Branching Out and Zooming In
This morning, since I found myself with ten extra minutes before I needed to leave for school, I opened the window, clicked in the telephoto, and snapped away. Practically the first thing I saw was a Baltimore Oriole in a treetop level with the second floor.
I’ve been photographing the dogs and writing about them for a while, but that’s hardly my only interest and hardly the only thing in my life I might want to take a picture of and share with other folks. The telephoto lens brings a few more subjects in range.

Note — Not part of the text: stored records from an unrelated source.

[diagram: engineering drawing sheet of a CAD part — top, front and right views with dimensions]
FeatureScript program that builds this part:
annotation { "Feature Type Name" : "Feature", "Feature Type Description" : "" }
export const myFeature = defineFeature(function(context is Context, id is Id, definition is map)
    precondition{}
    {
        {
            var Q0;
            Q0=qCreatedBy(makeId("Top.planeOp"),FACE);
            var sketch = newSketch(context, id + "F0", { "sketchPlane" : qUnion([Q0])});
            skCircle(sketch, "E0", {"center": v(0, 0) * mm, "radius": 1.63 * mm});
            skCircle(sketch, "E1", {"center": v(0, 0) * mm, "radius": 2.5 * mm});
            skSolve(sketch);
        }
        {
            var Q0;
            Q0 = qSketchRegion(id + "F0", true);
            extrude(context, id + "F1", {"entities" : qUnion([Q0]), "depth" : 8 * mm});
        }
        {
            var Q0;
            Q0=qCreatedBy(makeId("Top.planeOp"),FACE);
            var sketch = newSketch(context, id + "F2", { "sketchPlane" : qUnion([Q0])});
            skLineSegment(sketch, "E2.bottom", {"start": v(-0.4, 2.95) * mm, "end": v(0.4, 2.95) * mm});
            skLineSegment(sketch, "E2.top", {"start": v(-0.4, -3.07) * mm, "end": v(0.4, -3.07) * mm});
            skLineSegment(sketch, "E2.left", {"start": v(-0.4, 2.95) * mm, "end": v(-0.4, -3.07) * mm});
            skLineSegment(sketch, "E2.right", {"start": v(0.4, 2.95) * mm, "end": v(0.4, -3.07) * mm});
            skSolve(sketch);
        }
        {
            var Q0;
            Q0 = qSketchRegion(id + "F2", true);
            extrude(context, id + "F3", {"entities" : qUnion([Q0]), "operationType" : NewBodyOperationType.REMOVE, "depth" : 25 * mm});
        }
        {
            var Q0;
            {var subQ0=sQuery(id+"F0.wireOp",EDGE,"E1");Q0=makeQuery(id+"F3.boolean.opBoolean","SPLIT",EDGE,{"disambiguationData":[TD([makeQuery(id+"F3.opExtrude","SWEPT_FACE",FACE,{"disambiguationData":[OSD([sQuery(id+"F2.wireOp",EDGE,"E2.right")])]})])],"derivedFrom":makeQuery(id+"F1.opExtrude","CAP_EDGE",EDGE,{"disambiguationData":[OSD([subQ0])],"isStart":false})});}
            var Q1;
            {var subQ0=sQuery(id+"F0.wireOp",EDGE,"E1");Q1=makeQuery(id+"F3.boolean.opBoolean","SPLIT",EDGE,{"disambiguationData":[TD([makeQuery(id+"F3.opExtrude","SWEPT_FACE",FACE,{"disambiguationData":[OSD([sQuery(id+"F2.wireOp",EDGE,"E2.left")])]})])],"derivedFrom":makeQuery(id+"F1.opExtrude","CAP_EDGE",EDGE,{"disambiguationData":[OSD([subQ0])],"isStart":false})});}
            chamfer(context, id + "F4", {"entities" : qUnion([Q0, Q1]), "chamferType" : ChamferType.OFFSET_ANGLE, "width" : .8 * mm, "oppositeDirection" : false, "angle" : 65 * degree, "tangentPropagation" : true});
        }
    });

Back in the winter, we put up a little bird feeder on the second floor porch, and I pulled the screen out of the biggest window in the front of the house so I could take pictures of birds at the feeder. I also cleaned both the inside and the outside of the window. I had the window wide open for these pictures, though, since even clean glass will take the crispness off a feather.
This female Downy Woodpecker has taken a shine to the black oil sunflower seeds we serve up on our porch and she can be pugnacious about pushing off the finches and titmice. She certainly isn’t skittish about the shutter clicking wildly only a few feet away from her.
The House Finches are also exceedingly fond of the Sunflower seeds, and are equally happy perched on the feeder or running cleanup duty on the railing.
What would a New England feeder be without a Tufted Titmouse to visit it from time to time?